In that sense: China. My trip over there for six weeks this year wasn’t “profound” or “transformative” in the romantic way most writers and students who travel doll it up to be. But it was genuinely cool and humbling to be in the literal other side of the globe. To see the history blended with the urban modernity of the place was simply crippling to my superiority as an American. I realized a lot of what I valued in life by being away from it. Physically and Psychologically, I was changed a little bit. But I would never go back. Fuck that.

My garden. The Plant Ranch. Everything to do with plants is fascinating to me. I love them. I want the whole world to love plants. It makes no sense, I have no reasons or argument for why I think plants are cool and beautiful and important to care about. But I love them beyond words.

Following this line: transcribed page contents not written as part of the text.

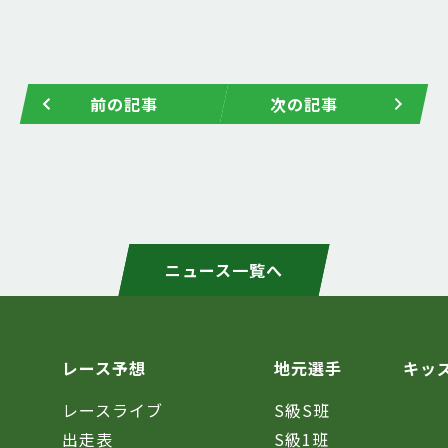
前の記事
次の記事
ニュース一覧へ
レース予想
地元選手
キッ
レースライブ
S級S班
催
出走表
S級1班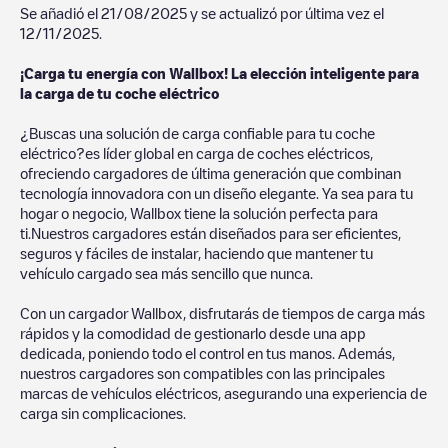
Se añadió el
21/08/2025
y se actualizó por última vez el
12/11/2025
.
¡Carga tu energía con Wallbox! La elección inteligente para
la carga de tu coche eléctrico
¿Buscas una solución de carga confiable para tu coche
eléctrico?es líder global en carga de coches eléctricos,
ofreciendo cargadores de última generación que combinan
tecnología innovadora con un diseño elegante. Ya sea para tu
hogar o negocio, Wallbox tiene la solución perfecta para
ti.Nuestros cargadores están diseñados para ser eficientes,
seguros y fáciles de instalar, haciendo que mantener tu
vehículo cargado sea más sencillo que nunca.
Con un cargador Wallbox, disfrutarás de tiempos de carga más
rápidos y la comodidad de gestionarlo desde una app
dedicada, poniendo todo el control en tus manos. Además,
nuestros cargadores son compatibles con las principales
marcas de vehículos eléctricos, asegurando una experiencia de
carga sin complicaciones.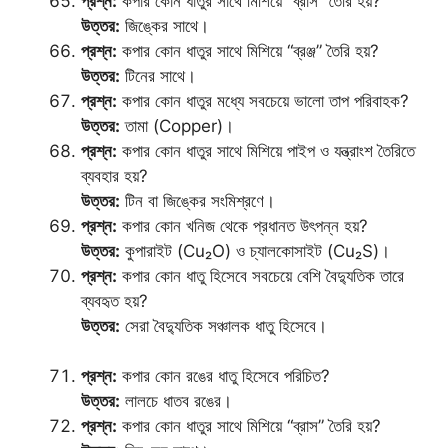
প্রশ্ন:
কপার কোন ধাতুর সাথে মিশিয়ে “ব্রাস” তৈরি হয়?
উত্তর:
জিঙ্কের সাথে।
প্রশ্ন:
কপার কোন ধাতুর সাথে মিশিয়ে “ব্রঞ্জ” তৈরি হয়?
উত্তর:
টিনের সাথে।
প্রশ্ন:
কপার কোন ধাতুর মধ্যে সবচেয়ে ভালো তাপ পরিবাহক?
উত্তর:
তামা (Copper)।
প্রশ্ন:
কপার কোন ধাতুর সাথে মিশিয়ে পাইপ ও যন্ত্রাংশ তৈরিতে
ব্যবহার হয়?
উত্তর:
টিন বা জিঙ্কের সংমিশ্রণে।
প্রশ্ন:
কপার কোন খনিজ থেকে প্রধানত উৎপন্ন হয়?
উত্তর:
কুপারাইট (Cu₂O) ও চ্যালকোসাইট (Cu₂S)।
প্রশ্ন:
কপার কোন ধাতু হিসেবে সবচেয়ে বেশি বৈদ্যুতিক তারে
ব্যবহৃত হয়?
উত্তর:
সেরা বৈদ্যুতিক সঞ্চালক ধাতু হিসেবে।
প্রশ্ন:
কপার কোন রঙের ধাতু হিসেবে পরিচিত?
উত্তর:
লালচে ধাতব রঙের।
প্রশ্ন:
কপার কোন ধাতুর সাথে মিশিয়ে “ব্রাস” তৈরি হয়?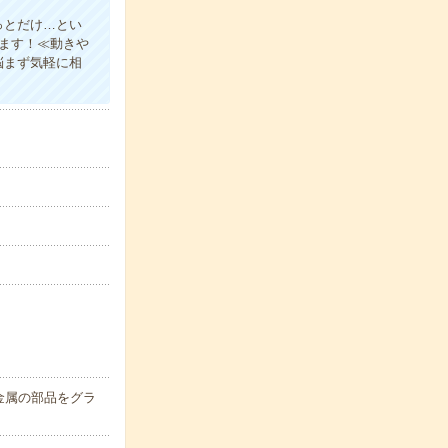
っとだけ…とい
ります！≪動きや
悩まず気軽に相
金属の部品をグラ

Becoming single. This is weird to be “thankful” for, but I broke up with my partner of 2 1/2 years this October. I didn’t realize it at the time, but the break up was necessary. I have a lot to work on about myself and I want to improve in multitudinous areas. I loved her and, frankly, still feel a deep-seated intimacy and trust and hopefulness for her. But being thrust out of that comfort zone was entirely beneficial to my personal growth. It was the stimulus I needed to get on with becoming “me.”

My friends who work at Bailey’s Gym. They’re awesome people.

My friends from UNF. The “Sextus Empiricus” crowd, as I have dubbed it. Casey, Emily, Joel, and everyone else. We’ve really formed a community and I love them. I haven’t made close friends in a long while but I’ve really opened up to them and they’ve really opened up to me. Cultivating that human centricity to my life is awesome.

My friends in general. Josh, Daniel, Zach (who came back into my life), Andrew, Trevor, Forrest, AJ, Tpro, Chris (who also reappeared), Jacqui (even though we never hang out), and fucking everybody who has stuck with me despite all my bullshit. Expressing appreciation for friends isn’t something we do enough, so I have to overcompensate here.

Anything else that I’d add to this list would spoil the magnificence of everything above, so I’ll arbitrarily stop here. Let it be documented that in the year 2015, everything above this text was awesome. I hope to live life even more next year.